ВЫБРАННЫЙ ТЕКСТ
++++++++++++++++++++

КЛОУНАДА ЖИЗНИ, АНАРХИЯ УБИЙСТВА И НАДЕЖДА ЛЮБВИ В ДИПТИХЕ ХОФЕША ШЕХТЕРА
11/10/2021 Виктор Игнатов
5 – 15 октября 2021, Théâtre du Châtelet – Théâtre de la Ville, Париж.

На сцене парижского Театра Шатле – партнёра Городского Театра, с огромным успехом идёт танцевально-пластический спектакль «Double Murder» («Двойное убийство»). Он включает пьесы «Clowns» и «The Fix», в которых Х.Шехтер – знаменитый израильский хореограф, магически выражает свой философский взгляд на жестокость современного мира. Сценическое действие гипнотически разворачивается в сумрачной дымке и пленяет богатой танцевальной лексикой с феерией причудливых жестов. 10 артистов блистательно разыгрывают клоунаду насилия и убийств; после антракта фанатичную дикость сменяет спокойствие и умиротворение; в патетическом финале лавина оваций становится гимном солидарности. В гениально созданном спектакле боль и красота сливаются в идеальной гармонии.

Хофеш Шехтер

Родился 3 мая 1975 года в Иерусалиме. В 6 лет начал играть на фортепиано, позже появился интерес к народной музыке, в 12 лет увлёкся танцем. В 15 лет, как пианист, успешно прошел прослушивание в Иерусалимской академии музыки и танца, где занялся балетом и современным танцем. В 18 лет был призван в Силы обороны Израиля. На половине обязательных трёх лет военной службы Хофеш переехал в Тель-Авив, когда его приняли в юниоры Batsheva Dance Company, в которой через полтора года стартовала его артистическая карьера. По окончании армейской службы Хофеш стал танцевать в постановках Охада Нахарина и Вима Вандекейбуса. Через три года он покинул знаменитую компанию, чтобы играть на ударных инструментах в рок-группе The Human Beings и изучать музыку в Париже.

Хофеш Шехтер

Хофеш Шехтер

С 2002 года израильский хореограф и танцовщик, театральный режиссер и композитор живет и работает в Лондоне. В 2008 году он создал свою труппу, которая по приглашению Эммануэля Мотта – директора Городского театра Парижа, в 2010-2020 годы представила на престижной сцене 10 произведений Х.Шехтера. Он является постановщиком и хореографом ряда пьес, созданных для крупных танцевальных компаний с международной известностью. Среди них – Alvin Ailey American Dance Theater, Batsheva Ensemble, Nederlands Dans Theater 1, L’Opera national de Paris, Royal Ballet, Royal Ballet Flanders.
Как хореограф Х.Шехтер работает на телевидении, а также на драматических и оперных сценах. В частности, по приглашению нью-йоркского театра Метрополитен опера он поставил танцы в опере Нико Мюльхи «Два мальчика». В 2016 году Х.Шехтер был удостоен награды Tony Award за хореографию пьесы «Fiddler on the roof», которая появилась и на Бродвее. Его первый танцевальный фильм «Hofesh Shechter’s Clowns» был показан на телеканале ВВС. В июле 2021 года в Великобритании впервые был представлен короткометражный фильм Х.Шехтера «The Final Cut». Являясь приглашенным хореографом в лондонском театре Sadler’s Wells, он работает с труппой Gauthier Dance (2021-2023). За суммарную постановку пьес Х.Шехтер удостоен высокой британской награды ОВЕ.

++++++++++++++++++++

ЦЕЛЬ УПРАЖНЕНИЯ
Продолжите статью о Хофеше Шехтере, начав сразу после её последнего предложения. Приведённые далее записи к статье о Хофеше Шехтере отношения не имеют.

++++++++++++++++++++

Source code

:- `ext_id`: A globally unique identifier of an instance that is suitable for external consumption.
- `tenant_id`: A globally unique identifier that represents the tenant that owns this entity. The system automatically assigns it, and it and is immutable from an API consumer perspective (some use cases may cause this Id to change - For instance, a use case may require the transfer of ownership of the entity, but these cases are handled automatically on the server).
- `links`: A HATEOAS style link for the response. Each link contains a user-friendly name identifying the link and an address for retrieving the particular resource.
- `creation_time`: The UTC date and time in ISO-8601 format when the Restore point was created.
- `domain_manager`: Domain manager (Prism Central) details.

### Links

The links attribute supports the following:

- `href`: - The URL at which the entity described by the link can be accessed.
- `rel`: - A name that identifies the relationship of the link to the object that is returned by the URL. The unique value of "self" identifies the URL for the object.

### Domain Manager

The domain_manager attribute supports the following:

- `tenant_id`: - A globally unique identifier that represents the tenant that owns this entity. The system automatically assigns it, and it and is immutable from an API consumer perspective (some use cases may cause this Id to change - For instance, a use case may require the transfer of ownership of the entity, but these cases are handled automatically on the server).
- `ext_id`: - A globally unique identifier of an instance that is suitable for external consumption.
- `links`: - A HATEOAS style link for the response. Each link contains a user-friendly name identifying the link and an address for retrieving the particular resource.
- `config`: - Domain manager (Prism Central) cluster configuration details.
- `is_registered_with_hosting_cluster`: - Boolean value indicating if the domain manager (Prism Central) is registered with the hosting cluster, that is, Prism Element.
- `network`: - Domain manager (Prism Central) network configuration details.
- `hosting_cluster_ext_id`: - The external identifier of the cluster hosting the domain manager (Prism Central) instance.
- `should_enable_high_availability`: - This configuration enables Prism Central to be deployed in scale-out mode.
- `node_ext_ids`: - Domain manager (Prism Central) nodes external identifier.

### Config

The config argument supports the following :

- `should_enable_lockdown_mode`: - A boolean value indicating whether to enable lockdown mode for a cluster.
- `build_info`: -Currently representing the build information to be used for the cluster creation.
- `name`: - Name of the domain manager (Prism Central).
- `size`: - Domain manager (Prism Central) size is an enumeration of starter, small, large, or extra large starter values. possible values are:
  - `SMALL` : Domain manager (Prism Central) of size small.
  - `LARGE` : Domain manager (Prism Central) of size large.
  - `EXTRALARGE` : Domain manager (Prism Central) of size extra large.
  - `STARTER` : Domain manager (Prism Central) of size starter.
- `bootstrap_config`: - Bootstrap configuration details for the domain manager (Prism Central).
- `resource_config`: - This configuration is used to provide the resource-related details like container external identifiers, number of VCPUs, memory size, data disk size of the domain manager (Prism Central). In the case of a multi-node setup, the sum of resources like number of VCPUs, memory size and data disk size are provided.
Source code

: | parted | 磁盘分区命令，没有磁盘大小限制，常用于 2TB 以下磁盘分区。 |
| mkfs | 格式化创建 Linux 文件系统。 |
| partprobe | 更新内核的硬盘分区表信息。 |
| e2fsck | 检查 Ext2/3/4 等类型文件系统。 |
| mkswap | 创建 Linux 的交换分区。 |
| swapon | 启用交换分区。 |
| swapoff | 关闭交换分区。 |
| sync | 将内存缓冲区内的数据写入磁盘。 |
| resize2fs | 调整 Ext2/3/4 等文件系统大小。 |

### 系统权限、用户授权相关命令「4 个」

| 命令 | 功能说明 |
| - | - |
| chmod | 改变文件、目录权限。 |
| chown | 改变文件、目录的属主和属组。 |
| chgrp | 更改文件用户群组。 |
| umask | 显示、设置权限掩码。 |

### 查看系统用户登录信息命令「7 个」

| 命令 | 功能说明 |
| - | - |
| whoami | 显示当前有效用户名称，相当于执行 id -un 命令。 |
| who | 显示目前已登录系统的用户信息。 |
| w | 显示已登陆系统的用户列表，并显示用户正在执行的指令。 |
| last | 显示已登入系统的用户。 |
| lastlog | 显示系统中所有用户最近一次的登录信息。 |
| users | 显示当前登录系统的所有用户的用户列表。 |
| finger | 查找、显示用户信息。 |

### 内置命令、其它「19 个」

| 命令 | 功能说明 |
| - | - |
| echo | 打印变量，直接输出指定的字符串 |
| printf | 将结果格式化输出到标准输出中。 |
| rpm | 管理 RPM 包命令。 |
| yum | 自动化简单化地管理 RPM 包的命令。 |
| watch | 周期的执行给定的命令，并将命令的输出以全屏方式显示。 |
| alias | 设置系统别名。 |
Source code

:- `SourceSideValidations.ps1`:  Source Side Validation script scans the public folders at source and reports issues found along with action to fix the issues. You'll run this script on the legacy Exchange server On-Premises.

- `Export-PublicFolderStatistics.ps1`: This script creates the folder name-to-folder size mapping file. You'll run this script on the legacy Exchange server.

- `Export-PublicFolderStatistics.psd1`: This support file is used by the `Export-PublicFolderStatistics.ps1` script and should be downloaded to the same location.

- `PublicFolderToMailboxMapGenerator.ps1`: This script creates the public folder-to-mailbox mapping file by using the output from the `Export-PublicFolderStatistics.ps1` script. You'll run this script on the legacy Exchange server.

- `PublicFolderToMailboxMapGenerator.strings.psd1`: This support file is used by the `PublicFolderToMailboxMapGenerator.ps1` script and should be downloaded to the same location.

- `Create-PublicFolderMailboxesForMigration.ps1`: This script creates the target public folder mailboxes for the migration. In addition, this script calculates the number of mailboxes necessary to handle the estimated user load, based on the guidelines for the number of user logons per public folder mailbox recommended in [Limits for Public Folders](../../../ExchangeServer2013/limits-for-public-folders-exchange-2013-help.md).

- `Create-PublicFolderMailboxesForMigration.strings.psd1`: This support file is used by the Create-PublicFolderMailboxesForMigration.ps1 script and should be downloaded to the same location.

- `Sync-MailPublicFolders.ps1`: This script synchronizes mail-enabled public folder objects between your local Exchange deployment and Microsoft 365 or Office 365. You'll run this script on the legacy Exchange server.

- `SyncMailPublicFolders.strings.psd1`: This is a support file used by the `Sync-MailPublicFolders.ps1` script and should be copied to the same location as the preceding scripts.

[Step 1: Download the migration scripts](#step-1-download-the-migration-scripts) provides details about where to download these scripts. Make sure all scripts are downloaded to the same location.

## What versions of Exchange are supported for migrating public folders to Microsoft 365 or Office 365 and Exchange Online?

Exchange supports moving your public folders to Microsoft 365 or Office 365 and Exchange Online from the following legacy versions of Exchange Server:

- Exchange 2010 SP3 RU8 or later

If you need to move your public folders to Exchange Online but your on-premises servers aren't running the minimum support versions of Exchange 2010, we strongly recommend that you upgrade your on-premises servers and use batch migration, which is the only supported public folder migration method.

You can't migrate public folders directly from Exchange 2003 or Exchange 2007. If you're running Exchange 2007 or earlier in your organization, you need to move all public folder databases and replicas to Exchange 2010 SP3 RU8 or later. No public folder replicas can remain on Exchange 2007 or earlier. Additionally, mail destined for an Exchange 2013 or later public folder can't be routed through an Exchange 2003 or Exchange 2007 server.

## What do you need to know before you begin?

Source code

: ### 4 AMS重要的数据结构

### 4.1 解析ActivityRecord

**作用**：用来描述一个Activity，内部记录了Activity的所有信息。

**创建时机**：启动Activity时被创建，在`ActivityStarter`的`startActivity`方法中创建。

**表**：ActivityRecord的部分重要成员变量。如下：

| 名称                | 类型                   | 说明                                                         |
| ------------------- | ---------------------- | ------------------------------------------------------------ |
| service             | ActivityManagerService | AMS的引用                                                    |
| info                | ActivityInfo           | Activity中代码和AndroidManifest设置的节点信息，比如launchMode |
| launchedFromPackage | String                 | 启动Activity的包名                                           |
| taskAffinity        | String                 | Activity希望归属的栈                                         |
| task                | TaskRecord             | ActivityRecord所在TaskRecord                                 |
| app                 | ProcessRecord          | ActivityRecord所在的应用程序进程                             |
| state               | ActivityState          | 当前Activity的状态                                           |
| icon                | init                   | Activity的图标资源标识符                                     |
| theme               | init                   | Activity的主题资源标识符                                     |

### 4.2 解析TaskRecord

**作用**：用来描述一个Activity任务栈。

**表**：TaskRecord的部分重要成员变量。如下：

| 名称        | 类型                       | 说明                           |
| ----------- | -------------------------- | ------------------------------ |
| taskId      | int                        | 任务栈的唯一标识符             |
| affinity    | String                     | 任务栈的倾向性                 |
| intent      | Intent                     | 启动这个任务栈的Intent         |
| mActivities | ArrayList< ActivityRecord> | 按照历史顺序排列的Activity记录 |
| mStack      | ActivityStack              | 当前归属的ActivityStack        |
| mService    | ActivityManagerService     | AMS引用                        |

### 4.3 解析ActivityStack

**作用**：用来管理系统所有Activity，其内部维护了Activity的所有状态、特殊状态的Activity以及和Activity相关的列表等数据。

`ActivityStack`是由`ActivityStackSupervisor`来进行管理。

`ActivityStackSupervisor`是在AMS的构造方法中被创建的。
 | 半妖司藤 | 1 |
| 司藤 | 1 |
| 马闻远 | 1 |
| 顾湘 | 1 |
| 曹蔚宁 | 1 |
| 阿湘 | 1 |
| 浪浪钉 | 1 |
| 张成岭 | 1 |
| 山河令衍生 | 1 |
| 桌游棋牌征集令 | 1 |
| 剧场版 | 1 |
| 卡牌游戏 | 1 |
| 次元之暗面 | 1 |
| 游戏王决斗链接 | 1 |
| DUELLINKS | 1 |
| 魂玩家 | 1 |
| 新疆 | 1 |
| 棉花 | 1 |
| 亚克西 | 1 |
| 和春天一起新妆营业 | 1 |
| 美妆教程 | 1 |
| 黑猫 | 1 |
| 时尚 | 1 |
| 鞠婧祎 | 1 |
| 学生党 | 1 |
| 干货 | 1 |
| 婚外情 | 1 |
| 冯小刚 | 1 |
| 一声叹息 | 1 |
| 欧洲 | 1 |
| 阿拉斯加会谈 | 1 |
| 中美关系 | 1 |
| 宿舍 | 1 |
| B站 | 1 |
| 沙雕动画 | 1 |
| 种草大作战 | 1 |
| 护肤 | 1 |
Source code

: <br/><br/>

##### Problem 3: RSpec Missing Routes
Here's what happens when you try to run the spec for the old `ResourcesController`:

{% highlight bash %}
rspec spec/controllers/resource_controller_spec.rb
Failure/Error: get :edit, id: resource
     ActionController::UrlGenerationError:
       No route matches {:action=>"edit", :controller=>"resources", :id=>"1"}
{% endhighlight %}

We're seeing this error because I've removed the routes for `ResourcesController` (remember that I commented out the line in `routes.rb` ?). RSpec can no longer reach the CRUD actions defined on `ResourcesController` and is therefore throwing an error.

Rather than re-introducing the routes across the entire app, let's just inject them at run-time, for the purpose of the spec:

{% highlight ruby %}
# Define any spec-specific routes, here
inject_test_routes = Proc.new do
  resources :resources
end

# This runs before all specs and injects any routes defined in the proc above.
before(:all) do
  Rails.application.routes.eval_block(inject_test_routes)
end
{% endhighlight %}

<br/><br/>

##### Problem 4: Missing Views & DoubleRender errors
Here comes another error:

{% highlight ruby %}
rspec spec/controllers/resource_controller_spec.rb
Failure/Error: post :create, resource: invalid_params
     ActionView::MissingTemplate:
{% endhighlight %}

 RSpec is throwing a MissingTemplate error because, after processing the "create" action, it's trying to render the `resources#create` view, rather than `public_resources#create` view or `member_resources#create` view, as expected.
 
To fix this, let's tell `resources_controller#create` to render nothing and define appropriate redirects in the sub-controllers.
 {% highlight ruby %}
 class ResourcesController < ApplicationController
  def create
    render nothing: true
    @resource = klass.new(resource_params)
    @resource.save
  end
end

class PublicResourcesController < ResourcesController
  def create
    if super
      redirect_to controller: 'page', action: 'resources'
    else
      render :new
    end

++++++++++++++++++++

ОТВЕТ К УПРАЖНЕНИЮ
Хофеш Шехтер о содержании и сути «Двойного убийства».

Чтобы понять смысл спектакля «Двойное убийство» и замысел Х.Шехтера, приведём его интервью, в котором хореограф ответил на вопросы Аньес Изрин:
– А.И. : В спектакле «Двойное убийство» вы объединяете две пьесы – «Clowns» («Клоуны»), постановка 2016 года, и «The Fix» («Исцеление»). С чем связан такой выбор?
– Х.Ш. : Решение создать представление на целый вечер трудно объяснить. Мне нравится чередовать длинные пьесы с большим количеством танцоров, с глубокой драматургией и короткие пьесы – более лёгкие и, возможно, более простые. Другая причина состоит в том, что я создал «Клоунов» для своей молодежной труппы «Шехтер 2», которая выступала на небольших площадках. Каждый раз при показе этой пьесы я жалел, что её не увидело большее число людей. Пьеса «Клоуны» очень увлекательная, жестокая и смешная. Это замечательный спектакль, который заставляет вас мыслить, испытывать самые разные эмоции. Я подумал, что было бы неплохо иметь своего рода постскриптум, который бы завершал или открывал новую перспективу и означал, что другой вариант всегда возможен, что вы можете по-другому взглянуть на жизнь и искусство. В этом и состоит идея объединения двух пьес.
– А.И. : Английское слово «Fix» имеет много значений: to fix, to attach, to focus… Какое значение вы ему придаете?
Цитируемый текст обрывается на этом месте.